=== Section Start ===

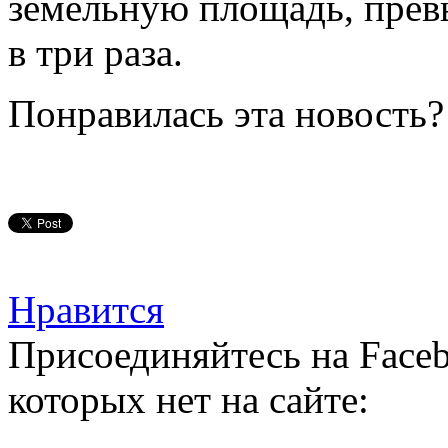
земельную площадь, пре
в три раза.
Понравилась эта новость?
Нравится
Присоединяйтесь на Faceb
которых нет на сайте:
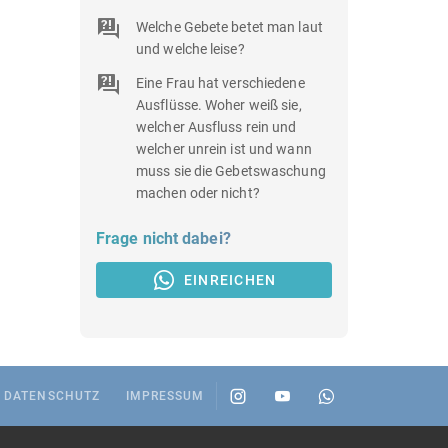
Welche Gebete betet man laut
und welche leise?
Eine Frau hat verschiedene
Ausflüsse. Woher weiß sie,
welcher Ausfluss rein und
welcher unrein ist und wann
muss sie die Gebetswaschung
machen oder nicht?
Frage nicht dabei?
EINREICHEN
DATENSCHUTZ
IMPRESSUM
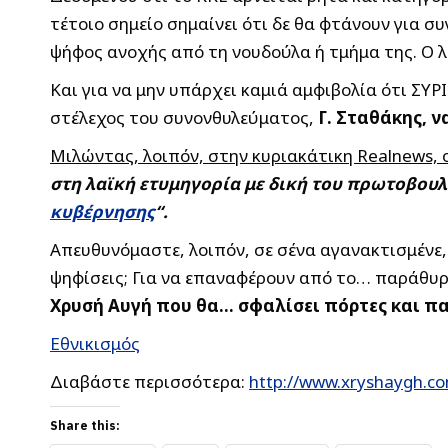
τέτοιο σημείο σημαίνει ότι δε θα φτάνουν για σ
ψήφος ανοχής από τη νουδούλα ή τμήμα της. Ο λ
Και για να μην υπάρχει καμιά αμφιβολία ότι ΣΥ
στέλεχος του συνονθυλεύματος,
Γ. Σταθάκης, ν
Μιλώντας, λοιπόν, στην κυριακάτικη Realnews, 
στη λαϊκή ετυμηγορία με δική του πρωτοβουλί
κυβέρνησης
“.
Απευθυνόμαστε, λοιπόν, σε σένα αγανακτισμένε,
ψηφίσεις; Για να επαναφέρουν από το… παράθυρο
Χρυσή Αυγή που θα… σφαλίσει πόρτες και π
Εθνικισμός
Διαβάστε περισσότερα:
http://www.xryshaygh.c
Share this:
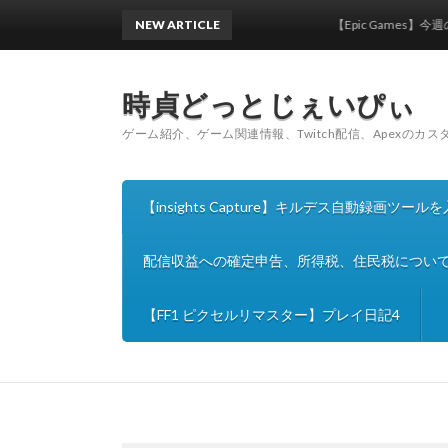
NEW ARTICLE
【Epic Games】今週の無料情報(
時貞どっとじぇいぴぃ
ゲーム紹介、ゲーム関連情報、Twitch配信、Apexのカ
【insights Capture】キルデス自動録画ツ
配信収益への確定申告、所得税、住民税につい
【FF1 ピクセルリマスター】プレイ日記4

=== Section End ===

REQUIRED ACTION. Reproduce all the entries above exactly. Include no images.

FINISHED TASK.
земельную площадь, пре
в три раза.
Понравилась эта новость?
Нравится
Присоединяйтесь на Faceb
которых нет на сайте:
Welche Gebete betet man laut
und welche leise?
Eine Frau hat verschiedene
Ausflüsse. Woher weiß sie,
welcher Ausfluss rein und
welcher unrein ist und wann
muss sie die Gebetswaschung
machen oder nicht?
Frage nicht dabei?
EINREICHEN
DATENSCHUTZ
IMPRESSUM
τέτοιο σημείο σημαίνει ότι δε θα φτάνουν για σ
ψήφος ανοχής από τη νουδούλα ή τμήμα της. Ο λ
Και για να μην υπάρχει καμιά αμφιβολία ότι ΣΥ
στέλεχος του συνονθυλεύματος,
Γ. Σταθάκης, ν
Μιλώντας, λοιπόν, στην κυριακάτικη Realnews, 
στη λαϊκή ετυμηγορία με δική του πρωτοβουλί
κυβέρνησης
“.
Απευθυνόμαστε, λοιπόν, σε σένα αγανακτισμένε,
ψηφίσεις; Για να επαναφέρουν από το… παράθυρο
Χρυσή Αυγή που θα… σφαλίσει πόρτες και π
Εθνικισμός
Διαβάστε περισσότερα:
http://www.xryshaygh.c
Share this:
NEW ARTICLE
【Epic Games】今週の無料情報(
時貞どっとじぇいぴぃ
ゲーム紹介、ゲーム関連情報、Twitch配信、Apexのカ
【insights Capture】キルデス自動録画ツ
配信収益への確定申告、所得税、住民税につい
【FF1 ピクセルリマスター】プレイ日記4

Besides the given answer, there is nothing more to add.